__What the exercise asks__. In the listing below, locate the lines bearing the word "поставщика". Copy every one of them.
+++++
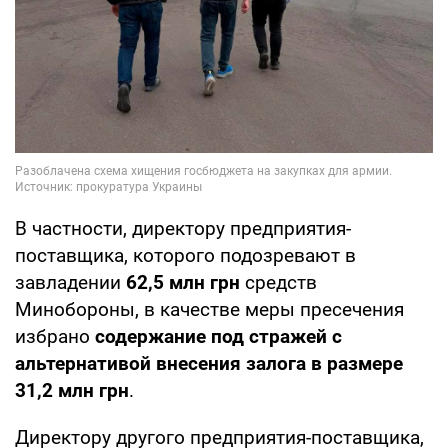
В частности, директору предприятия-
поставщика, которого подозревают в
завладении
62,5 млн грн
средств
Минобороны, в качестве меры пресечения
избрано
содержание под стражей с
альтернативой внесения залога в размере
31,2 млн грн
.
Директору другого предприятия-поставщика,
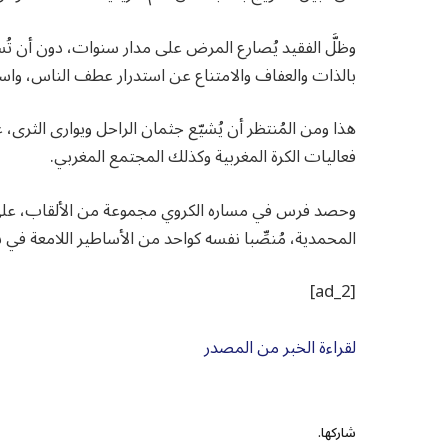
وظلَّ الفقيد يُصارع المرض على مدار سنوات، دون أن تُسم
بالذات والعفاف والامتناع عن استدرار عطف الناس، واست
هذا ومن المُنتظر أن يُشيّع جثمان الراحل ويوارى الثرى
فعاليات الكرة المغربية وكذلك المجتمع المغربي.
وحصد فرس في مساره الكروي مجموعة من الألقاب، على غ
المحمدية، مُنصِّبا نفسه كواحد من الأساطير اللامعة في 
[ad_2]
لقراءة الخبر من المصدر
شاركها.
+++++
__Output for this exercise__.
поставщика, которого подозревают в
Директору другого предприятия-поставщика,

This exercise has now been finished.